■ **ABOUT THIS EXERCISE**: Below is a block of records; please copy all of them exactly.
((
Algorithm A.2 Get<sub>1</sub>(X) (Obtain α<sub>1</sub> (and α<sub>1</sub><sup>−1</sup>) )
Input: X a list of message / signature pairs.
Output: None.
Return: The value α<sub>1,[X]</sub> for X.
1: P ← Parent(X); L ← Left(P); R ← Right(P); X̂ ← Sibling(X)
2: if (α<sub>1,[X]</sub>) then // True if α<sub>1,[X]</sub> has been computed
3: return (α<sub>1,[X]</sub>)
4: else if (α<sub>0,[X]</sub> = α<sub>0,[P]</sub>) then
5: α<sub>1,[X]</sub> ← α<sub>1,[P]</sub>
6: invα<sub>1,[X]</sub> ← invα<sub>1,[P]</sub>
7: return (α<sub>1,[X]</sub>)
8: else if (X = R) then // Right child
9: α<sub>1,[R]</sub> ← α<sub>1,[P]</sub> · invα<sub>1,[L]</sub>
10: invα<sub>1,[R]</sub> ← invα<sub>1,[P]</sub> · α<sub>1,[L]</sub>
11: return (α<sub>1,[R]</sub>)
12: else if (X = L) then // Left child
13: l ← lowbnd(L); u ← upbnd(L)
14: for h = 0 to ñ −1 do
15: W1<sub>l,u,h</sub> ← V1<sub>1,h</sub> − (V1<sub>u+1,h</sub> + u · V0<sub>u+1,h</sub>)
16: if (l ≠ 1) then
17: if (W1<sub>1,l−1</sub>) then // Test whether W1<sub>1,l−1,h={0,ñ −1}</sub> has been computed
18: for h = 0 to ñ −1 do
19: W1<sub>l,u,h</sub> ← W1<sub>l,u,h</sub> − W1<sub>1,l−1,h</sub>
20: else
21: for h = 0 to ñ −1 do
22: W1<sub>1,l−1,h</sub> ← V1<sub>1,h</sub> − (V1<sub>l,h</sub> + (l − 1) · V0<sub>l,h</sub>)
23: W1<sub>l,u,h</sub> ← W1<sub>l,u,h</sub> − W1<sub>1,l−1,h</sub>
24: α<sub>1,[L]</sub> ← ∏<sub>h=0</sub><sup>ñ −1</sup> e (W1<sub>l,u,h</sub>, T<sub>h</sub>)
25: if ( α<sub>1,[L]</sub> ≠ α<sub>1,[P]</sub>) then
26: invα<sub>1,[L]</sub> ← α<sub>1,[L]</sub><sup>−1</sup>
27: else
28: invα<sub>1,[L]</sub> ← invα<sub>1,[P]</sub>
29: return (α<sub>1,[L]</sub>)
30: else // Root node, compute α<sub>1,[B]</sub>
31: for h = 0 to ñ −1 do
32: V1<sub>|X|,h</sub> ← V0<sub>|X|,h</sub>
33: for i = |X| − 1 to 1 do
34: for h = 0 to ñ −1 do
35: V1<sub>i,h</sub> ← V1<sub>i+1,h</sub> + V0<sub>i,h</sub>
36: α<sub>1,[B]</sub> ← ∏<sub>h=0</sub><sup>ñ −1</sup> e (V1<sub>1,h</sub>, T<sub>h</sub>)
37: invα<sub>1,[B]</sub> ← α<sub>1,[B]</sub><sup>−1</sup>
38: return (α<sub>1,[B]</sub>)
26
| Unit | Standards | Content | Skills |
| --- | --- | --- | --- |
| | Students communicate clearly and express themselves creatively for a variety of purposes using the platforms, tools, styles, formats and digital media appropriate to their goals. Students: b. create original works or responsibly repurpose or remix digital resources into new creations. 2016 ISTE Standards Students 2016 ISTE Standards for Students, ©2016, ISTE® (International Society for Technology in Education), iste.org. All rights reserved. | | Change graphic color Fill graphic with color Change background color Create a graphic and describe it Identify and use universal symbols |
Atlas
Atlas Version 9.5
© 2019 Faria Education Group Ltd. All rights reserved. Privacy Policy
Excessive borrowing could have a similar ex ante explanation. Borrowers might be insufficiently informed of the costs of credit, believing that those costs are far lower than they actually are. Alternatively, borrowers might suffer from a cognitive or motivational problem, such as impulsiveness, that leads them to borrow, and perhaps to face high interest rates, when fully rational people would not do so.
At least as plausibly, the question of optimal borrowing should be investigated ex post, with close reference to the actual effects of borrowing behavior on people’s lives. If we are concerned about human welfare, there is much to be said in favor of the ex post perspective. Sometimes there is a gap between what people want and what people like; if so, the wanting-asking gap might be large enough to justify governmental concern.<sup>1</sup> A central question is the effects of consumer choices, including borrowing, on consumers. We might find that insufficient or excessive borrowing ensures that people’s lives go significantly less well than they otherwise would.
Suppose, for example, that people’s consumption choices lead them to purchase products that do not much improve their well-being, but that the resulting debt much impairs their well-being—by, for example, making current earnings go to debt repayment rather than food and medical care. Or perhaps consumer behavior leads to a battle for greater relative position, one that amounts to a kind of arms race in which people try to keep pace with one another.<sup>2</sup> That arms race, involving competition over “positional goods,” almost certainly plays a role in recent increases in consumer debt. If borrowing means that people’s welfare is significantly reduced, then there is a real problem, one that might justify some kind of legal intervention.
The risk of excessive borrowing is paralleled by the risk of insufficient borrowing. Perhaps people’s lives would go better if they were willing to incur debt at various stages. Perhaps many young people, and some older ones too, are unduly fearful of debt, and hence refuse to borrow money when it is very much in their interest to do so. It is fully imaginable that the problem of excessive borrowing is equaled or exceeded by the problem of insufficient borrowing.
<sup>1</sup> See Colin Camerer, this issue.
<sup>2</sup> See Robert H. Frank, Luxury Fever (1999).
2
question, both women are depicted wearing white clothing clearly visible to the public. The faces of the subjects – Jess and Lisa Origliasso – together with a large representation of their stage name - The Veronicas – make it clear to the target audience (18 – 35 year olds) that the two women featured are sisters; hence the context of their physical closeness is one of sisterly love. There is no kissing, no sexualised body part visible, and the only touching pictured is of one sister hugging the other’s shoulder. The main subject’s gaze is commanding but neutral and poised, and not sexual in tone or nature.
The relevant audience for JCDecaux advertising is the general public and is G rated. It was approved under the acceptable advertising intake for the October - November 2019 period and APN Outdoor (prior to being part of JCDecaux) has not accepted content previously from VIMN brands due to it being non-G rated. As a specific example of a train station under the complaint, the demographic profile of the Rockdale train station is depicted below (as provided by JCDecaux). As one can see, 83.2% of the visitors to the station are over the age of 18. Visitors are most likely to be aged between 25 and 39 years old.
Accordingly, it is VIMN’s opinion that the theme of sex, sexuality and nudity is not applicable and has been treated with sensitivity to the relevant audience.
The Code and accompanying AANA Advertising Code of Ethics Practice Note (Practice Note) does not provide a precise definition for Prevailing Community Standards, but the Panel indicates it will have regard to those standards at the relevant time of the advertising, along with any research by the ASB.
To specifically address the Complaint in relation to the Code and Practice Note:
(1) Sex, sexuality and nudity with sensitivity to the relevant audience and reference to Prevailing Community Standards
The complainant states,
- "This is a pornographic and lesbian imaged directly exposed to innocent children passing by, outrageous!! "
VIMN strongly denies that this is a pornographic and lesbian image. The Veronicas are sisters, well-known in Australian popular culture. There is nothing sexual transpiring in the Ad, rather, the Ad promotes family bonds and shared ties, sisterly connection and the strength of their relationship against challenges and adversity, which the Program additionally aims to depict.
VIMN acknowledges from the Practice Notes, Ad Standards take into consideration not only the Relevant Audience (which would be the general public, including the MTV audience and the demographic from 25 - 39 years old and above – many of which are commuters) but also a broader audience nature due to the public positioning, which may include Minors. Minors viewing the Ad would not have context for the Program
))
■ **SOLUTION TO THE EXERCISE**:
Algorithm A.2 Get<sub>1</sub>(X) (Obtain α<sub>1</sub> (and α<sub>1</sub><sup>−1</sup>) )
Input: X a list of message / signature pairs.
Output: None.
Return: The value α<sub>1,[X]</sub> for X.
1: P ← Parent(X); L ← Left(P); R ← Right(P); X̂ ← Sibling(X)
2: if (α<sub>1,[X]</sub>) then // True if α<sub>1,[X]</sub> has been computed
3: return (α<sub>1,[X]</sub>)
4: else if (α<sub>0,[X]</sub> = α<sub>0,[P]</sub>) then
5: α<sub>1,[X]</sub> ← α<sub>1,[P]</sub>
6: invα<sub>1,[X]</sub> ← invα<sub>1,[P]</sub>
7: return (α<sub>1,[X]</sub>)
8: else if (X = R) then // Right child
9: α<sub>1,[R]</sub> ← α<sub>1,[P]</sub> · invα<sub>1,[L]</sub>
10: invα<sub>1,[R]</sub> ← invα<sub>1,[P]</sub> · α<sub>1,[L]</sub>
11: return (α<sub>1,[R]</sub>)
12: else if (X = L) then // Left child
13: l ← lowbnd(L); u ← upbnd(L)
14: for h = 0 to ñ −1 do
15: W1<sub>l,u,h</sub> ← V1<sub>1,h</sub> − (V1<sub>u+1,h</sub> + u · V0<sub>u+1,h</sub>)
16: if (l ≠ 1) then
17: if (W1<sub>1,l−1</sub>) then // Test whether W1<sub>1,l−1,h={0,ñ −1}</sub> has been computed
18: for h = 0 to ñ −1 do
19: W1<sub>l,u,h</sub> ← W1<sub>l,u,h</sub> − W1<sub>1,l−1,h</sub>
20: else
21: for h = 0 to ñ −1 do
22: W1<sub>1,l−1,h</sub> ← V1<sub>1,h</sub> − (V1<sub>l,h</sub> + (l − 1) · V0<sub>l,h</sub>)
23: W1<sub>l,u,h</sub> ← W1<sub>l,u,h</sub> − W1<sub>1,l−1,h</sub>
24: α<sub>1,[L]</sub> ← ∏<sub>h=0</sub><sup>ñ −1</sup> e (W1<sub>l,u,h</sub>, T<sub>h</sub>)
25: if ( α<sub>1,[L]</sub> ≠ α<sub>1,[P]</sub>) then
26: invα<sub>1,[L]</sub> ← α<sub>1,[L]</sub><sup>−1</sup>
27: else
28: invα<sub>1,[L]</sub> ← invα<sub>1,[P]</sub>
29: return (α<sub>1,[L]</sub>)
30: else // Root node, compute α<sub>1,[B]</sub>
31: for h = 0 to ñ −1 do
32: V1<sub>|X|,h</sub> ← V0<sub>|X|,h</sub>
33: for i = |X| − 1 to 1 do
34: for h = 0 to ñ −1 do
35: V1<sub>i,h</sub> ← V1<sub>i+1,h</sub> + V0<sub>i,h</sub>
36: α<sub>1,[B]</sub> ← ∏<sub>h=0</sub><sup>ñ −1</sup> e (V1<sub>1,h</sub>, T<sub>h</sub>)
37: invα<sub>1,[B]</sub> ← α<sub>1,[B]</sub><sup>−1</sup>
38: return (α<sub>1,[B]</sub>)
26
| Unit | Standards | Content | Skills |
| --- | --- | --- | --- |
| | Students communicate clearly and express themselves creatively for a variety of purposes using the platforms, tools, styles, formats and digital media appropriate to their goals. Students: b. create original works or responsibly repurpose or remix digital resources into new creations. 2016 ISTE Standards Students 2016 ISTE Standards for Students, ©2016, ISTE® (International Society for Technology in Education), iste.org. All rights reserved. | | Change graphic color Fill graphic with color Change background color Create a graphic and describe it Identify and use universal symbols |
Atlas
Atlas Version 9.5
© 2019 Faria Education Group Ltd. All rights reserved. Privacy Policy
Excessive borrowing could have a similar ex ante explanation. Borrowers might be insufficiently informed of the costs of credit, believing that those costs are far lower than they actually are. Alternatively, borrowers might suffer from a cognitive or motivational problem, such as impulsiveness, that leads them to borrow, and perhaps to face high interest rates, when fully rational people would not do so.
At least as plausibly, the question of optimal borrowing should be investigated ex post, with close reference to the actual effects of borrowing behavior on people’s lives. If we are concerned about human welfare, there is much to be said in favor of the ex post perspective. Sometimes there is a gap between what people want and what people like; if so, the wanting-asking gap might be large enough to justify governmental concern.<sup>1</sup> A central question is the effects of consumer choices, including borrowing, on consumers. We might find that insufficient or excessive borrowing ensures that people’s lives go significantly less well than they otherwise would.
Suppose, for example, that people’s consumption choices lead them to purchase products that do not much improve their well-being, but that the resulting debt much impairs their well-being—by, for example, making current earnings go to debt repayment rather than food and medical care. Or perhaps consumer behavior leads to a battle for greater relative position, one that amounts to a kind of arms race in which people try to keep pace with one another.<sup>2</sup> That arms race, involving competition over “positional goods,” almost certainly plays a role in recent increases in consumer debt. If borrowing means that people’s welfare is significantly reduced, then there is a real problem, one that might justify some kind of legal intervention.
The risk of excessive borrowing is paralleled by the risk of insufficient borrowing. Perhaps people’s lives would go better if they were willing to incur debt at various stages. Perhaps many young people, and some older ones too, are unduly fearful of debt, and hence refuse to borrow money when it is very much in their interest to do so. It is fully imaginable that the problem of excessive borrowing is equaled or exceeded by the problem of insufficient borrowing.
<sup>1</sup> See Colin Camerer, this issue.
<sup>2</sup> See Robert H. Frank, Luxury Fever (1999).
2
question, both women are depicted wearing white clothing clearly visible to the public. The faces of the subjects – Jess and Lisa Origliasso – together with a large representation of their stage name - The Veronicas – make it clear to the target audience (18 – 35 year olds) that the two women featured are sisters; hence the context of their physical closeness is one of sisterly love. There is no kissing, no sexualised body part visible, and the only touching pictured is of one sister hugging the other’s shoulder. The main subject’s gaze is commanding but neutral and poised, and not sexual in tone or nature.
The relevant audience for JCDecaux advertising is the general public and is G rated. It was approved under the acceptable advertising intake for the October - November 2019 period and APN Outdoor (prior to being part of JCDecaux) has not accepted content previously from VIMN brands due to it being non-G rated. As a specific example of a train station under the complaint, the demographic profile of the Rockdale train station is depicted below (as provided by JCDecaux). As one can see, 83.2% of the visitors to the station are over the age of 18. Visitors are most likely to be aged between 25 and 39 years old.
Accordingly, it is VIMN’s opinion that the theme of sex, sexuality and nudity is not applicable and has been treated with sensitivity to the relevant audience.
The Code and accompanying AANA Advertising Code of Ethics Practice Note (Practice Note) does not provide a precise definition for Prevailing Community Standards, but the Panel indicates it will have regard to those standards at the relevant time of the advertising, along with any research by the ASB.
To specifically address the Complaint in relation to the Code and Practice Note:
(1) Sex, sexuality and nudity with sensitivity to the relevant audience and reference to Prevailing Community Standards
The complainant states,
- "This is a pornographic and lesbian imaged directly exposed to innocent children passing by, outrageous!! "
VIMN strongly denies that this is a pornographic and lesbian image. The Veronicas are sisters, well-known in Australian popular culture. There is nothing sexual transpiring in the Ad, rather, the Ad promotes family bonds and shared ties, sisterly connection and the strength of their relationship against challenges and adversity, which the Program additionally aims to depict.
VIMN acknowledges from the Practice Notes, Ad Standards take into consideration not only the Relevant Audience (which would be the general public, including the MTV audience and the demographic from 25 - 39 years old and above – many of which are commuters) but also a broader audience nature due to the public positioning, which may include Minors. Minors viewing the Ad would not have context for the Program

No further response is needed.